Фримонт протянул мне сент-луисский «Курьер»; небрежно и сердито, будто и один человек в мироздании, не читавший его прокламации, был вызовом небу. Какой он был славный, щеголеватый, влюбленный в себя, в свою звезду, капризный, седеющий юноша! Имей я на то право дружбы, я обнял бы человека, который дал и мне вздохнуть всей грудью: Фримонт распространял действие военных законов на штат Миссури — собственность всех граждан штата, объявляла прокламация, в чем бы эта собственность ни состояла — в рабах или недвижимом имуществе, — конфискуется, если будет доказано, что собственник активно сотрудничает с врагом на поле боя, — а его рабы будут освобождены.
— Благодарю вас, генерал, — сказал я хриплым от волнения голосом. — Мы погрузимся, и я прочту прокламацию в ротах.
— Но Вашингтон отменяет ее, требует, чтобы я отступил! — Он гневался, но еще и играл, показывал, как невыносимо его положение и тяжела жертва.
— На взгляд правительства, в прокламации мог бы открыться единственный промах.
— Какой же? — ревниво спросил Фримонт.
— Тот, что она затрагивает один штат Миссури: весь Юг, вся республика должны жить этим законом.
— Плохо же вы знаете наших политиков! — воскликнул Фримонт. — Как старые сводни, они все еще надеются на супружество там, где осталась одна вражда.
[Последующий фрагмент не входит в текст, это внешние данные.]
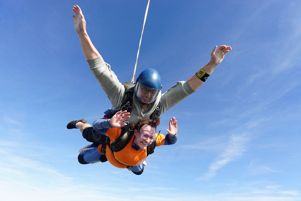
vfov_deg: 67.4
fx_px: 150
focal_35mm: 18
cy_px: 100
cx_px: 150
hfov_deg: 90.0
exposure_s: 1/1250
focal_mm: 12
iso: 800
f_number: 8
Они придут к освобождению черных рабов, но поздно, оплатив свою трусость неслыханной кровью. Я не облегчу их участи; если прокламация отменится, то только президентом, пусть он берет на себя ответственность: придется ему, а не мне потерять часть поклонников.
Пакгауз пустел; только лампы покачивало ветром, он врывался из темноты в открытые двери. Мы собирались на пристань: я — к полку, Фримонта — он снова облачился в черный плащ — ждал пароход на Сент-Луис. Генерал расспрашивал о тактике мятежных партизан, о дорогах, но больше говорил сам, жаловался на опрометчивость Лайона, хвалил Миллигана, но и у него находил промахи, сетовал, что ирландец зарвался, обличал Вашингтон за постоянные требования полков для усиления армии на Потомаке; ведь если правительство удерживает под Вашингтоном все ружья и пушки, выходящие с фабрик Востока или купленные в Европе, он останется здесь безоружен и не сможет создать армию наступления. Гроза надо мной миновала, я слушал его и заметил, что Фримонт отвергает всякое несогласие; я не имел успеха, когда сказал, что война в Миссури невозможна без сильного кавалерийского резерва, или находил важным без промедления поддержать Миллигана, — о Лайоне, оставленном без поддержки и теперь мертвом, я молчал, дело прошлое, а для Фримонта оно оставалось как открытая рана. С каждым шагом по темной, уснувшей пристани Фримонт охладевал ко мне, — верно, его обижало, что я прошел испытания нашего разговора, ни в чем не уступив ему, не давая настоящей цены его расположению.